December 24, 2016

Ash (Hive Trilogy #1) by Jaymin Eve & Leia Stone



2 Stars

You can colour me now. Shade: Confused. Please mind to stay inside the lines, there is already enough confusion as it is.

Let me start things off by saying that I absolutely love Jaymin Eve, have read all her work (unfortunately nothing from Leia Stone yet) so she is the sole reason I picked up this book/trilogy.

Ash has left me with mixed feelings. So many of them flying around and air space in my head is kind of restricted at the moment. I don’t know how to express said feelings properly but I’ll try.

We have an interesting spin to a well traded subject – vampires – and a group of main characters that seem or have the potential to be badass. Yet something was amiss here.

Our heroine, Charlene a.k.a Charlie is what bugged me most of course. There are features I loved about her but there are a lot of features I downright hated. Though this can be said about everything you encounter in life, I know. What irked me off was that I saw tendencies to shaming. Charlie talking about other girls and judging them based on appearance was something I didn’t approve. There was some Ash/Vampire blind hate which was extremely intense in the first half of the book that I also didn’t like but I kind of, sort of understood – you fear what you don’t understand. But that particular annoyance was smoothed out later on.

One other thing I didn’t like was how she changed from “I don’t grovel or get attached to guys I don’t know” to “Love-sick bitchy puppy” in what seemed like a blink of an eye. She started to tell us in the beginning of the book about how other girls groveled about and got attached to a male, drugging her BFF down the dirt as well, and kept this up throughout the book, yet she did the same while she was bitching about it. I simply didn’t get it.

Even the romance itself left me confused. We have a case of insta-love/lust and yet we don’t. I have to admit that the build-up is good though. Sort of..
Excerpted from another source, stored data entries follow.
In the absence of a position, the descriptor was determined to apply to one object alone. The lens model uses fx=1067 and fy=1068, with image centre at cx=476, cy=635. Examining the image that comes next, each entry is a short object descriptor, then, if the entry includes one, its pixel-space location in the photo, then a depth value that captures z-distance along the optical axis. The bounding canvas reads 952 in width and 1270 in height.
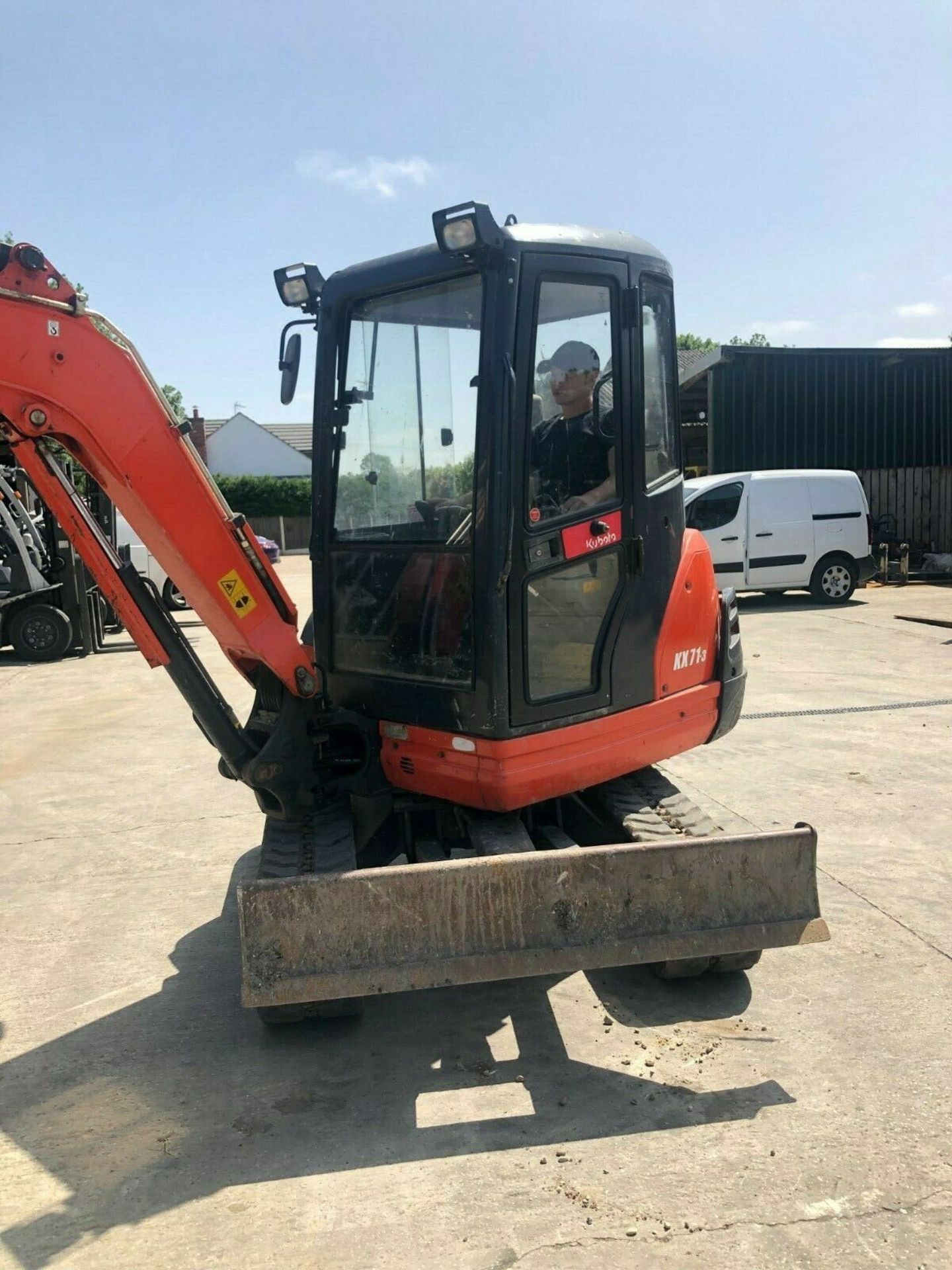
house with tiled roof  57.62
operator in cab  3.75
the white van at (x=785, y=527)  16.02
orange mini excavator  3.50
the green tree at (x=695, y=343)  68.12
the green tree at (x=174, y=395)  60.14
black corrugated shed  21.06
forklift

The action was ok. It needed some more emphasis on the culling battles. We had been so amped up about it being all survival, kill or be killed situation but in the end I didn’t get not a single vibe of that. It simply happened and we moved on over it like the small blip it was on the radar.

There are a lot of things left unsaid, unanswered, unresolved and unimproved but this can be justified as it is only the first book of a trilogy thus I won’t come to any conclusions yet. As I said, or more accurately tried and failed to say, I had some issues with the book yet I did somewhat enjoy it. I will have a clearer and definite opinion when I am done with the other two books, probably.